Editor of The Weekly Standard Bill Kristol said the increasing violence across Egypt highlights the United States' broader weakness in the region Sunday on ABC's "This Week."

The combination withdrawal from Iraq, the United States' inability to remove Bashar al-Assad from power, and President Obama's refusal to enforce his stated "red line" on Syrian chemical weapons have all contributed to a perception of American weakness by many in the Middle East, Kristol said.

The regional consensus that the United States cannot be taken seriously, Kristol noted, has inhibited the Obama administration from having any meaningful influence over the Egyptian military's crackdown on civilians or the civil war in Syria:

GEORGE: STEPHANOPOULOS: And Bill it's created a series of difficult headlines for the administration. I want to put some of them up there right now: "Egypt's Blood, America's Complicity," "Obama's Greatest Failure," "The Passive President," "Spineless on Egypt." I think this is kind of an existential problem. I think this would likely be happening to any president given our relative decline in power. But is there something the administration could have done earlier to change the course of these events?
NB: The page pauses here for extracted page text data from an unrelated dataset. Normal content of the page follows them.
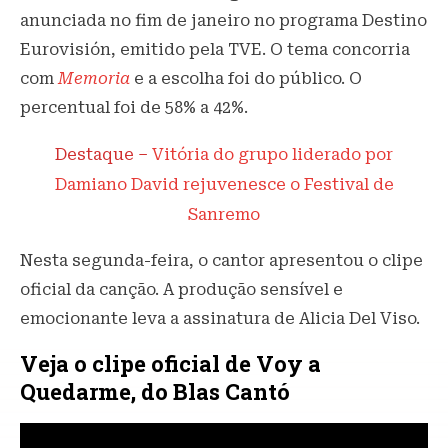
anunciada no fim de janeiro no programa Destino
Eurovisión, emitido pela TVE. O tema concorria
com
Memoria
e a escolha foi do público. O
percentual foi de 58% a 42%.
Destaque –
Vitória do grupo liderado por
Damiano David rejuvenesce o Festival de
Sanremo
Nesta segunda-feira, o cantor apresentou o clipe
oficial da canção. A produção sensível e
emocionante leva a assinatura de Alicia Del Viso.
Veja o clipe oficial de Voy a
Quedarme, do Blas Cantó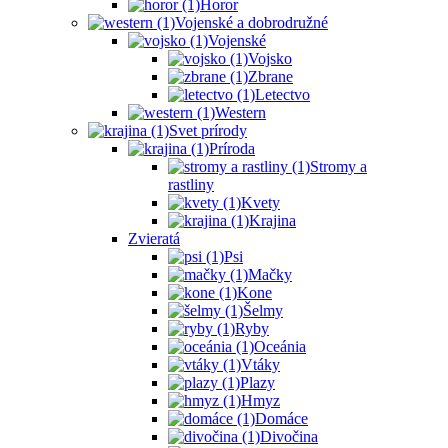
Horor
Vojenské a dobrodružné
Vojenské
Vojsko
Zbrane
Letectvo
Western
Svet prírody
Príroda
Stromy a
rastliny
Kvety
Krajina
Zvieratá
Psi
Mačky
Kone
Šelmy
Ryby
Oceánia
Vtáky
Plazy
Hmyz
Domáce
Divočina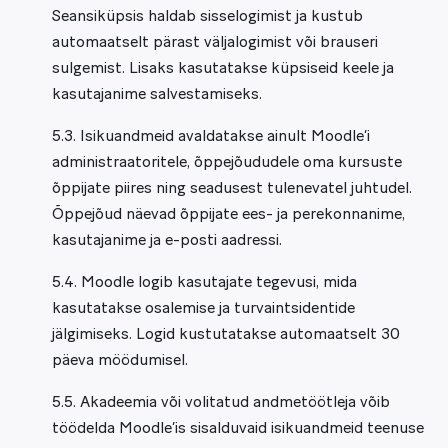
Seansiküpsis haldab sisselogimist ja kustub
automaatselt pärast väljalogimist või brauseri
sulgemist. Lisaks kasutatakse küpsiseid keele ja
kasutajanime salvestamiseks.
5.3. Isikuandmeid avaldatakse ainult Moodle’i
administraatoritele, õppejõududele oma kursuste
õppijate piires ning seadusest tulenevatel juhtudel.
Õppejõud näevad õppijate ees- ja perekonnanime,
kasutajanime ja e-posti aadressi.
5.4. Moodle logib kasutajate tegevusi, mida
kasutatakse osalemise ja turvaintsidentide
jälgimiseks. Logid kustutatakse automaatselt 30
päeva möödumisel.
5.5. Akadeemia või volitatud andmetöötleja võib
töödelda Moodle’is sisalduvaid isikuandmeid teenuse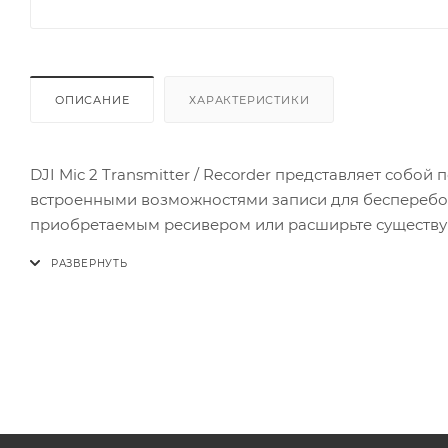
ОПИСАНИЕ
ХАРАКТЕРИСТИКИ
DJI Mic 2 Transmitter / Recorder представляет соб
встроенными возможностями записи для бесперебойн
приобретаемым ресивером или расширьте существу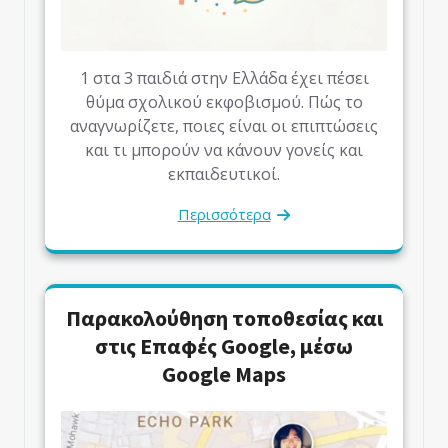
1 στα 3 παιδιά στην Ελλάδα έχει πέσει
θύμα σχολικού εκφοβισμού. Πώς το
αναγνωρίζετε, ποιες είναι οι επιπτώσεις
και τι μπορούν να κάνουν γονείς και
εκπαιδευτικοί.
Περισσότερα
Παρακολούθηση τοποθεσίας και
στις Επαφές Google, μέσω
Google Maps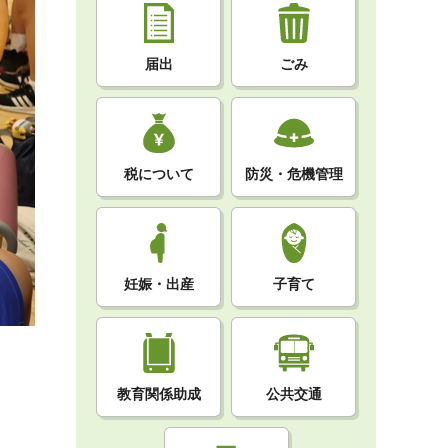
届出
ごみ
税について
防災・危機管理
妊娠・出産
子育て
教育関係助成
公共交通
BILL KRISTOL: I think so. We have been withdrawing from the Middle East, it's very clear. We didn't leave troops in Iraq. We said Assad must go in Syria and Assad stayed. And then, this is big, almost exactly a year ago, I think it was August 20th, 2012, the president said "we have a red line in Syria." The Assad regime's use of chemical weapons. We didn't enforce that red line. Everyone I've talked to said you now look weak. You cannot say you have a red line and then do nothing about it. This time we tried to persuade, the defense secretary Chuck Hagel has made, what, 17 phone calls to the Egyptian military to try to tell them "don't do this, don't do this." And they just think we will not enforce -- we're not taken as seriously as we should be. In the context of U.S. withdrawal and weakness, we get a Syrian civil war and 100,000 dead, we get the Muslim Brotherhood and the military fighting in the streets of Cairo, it's not good.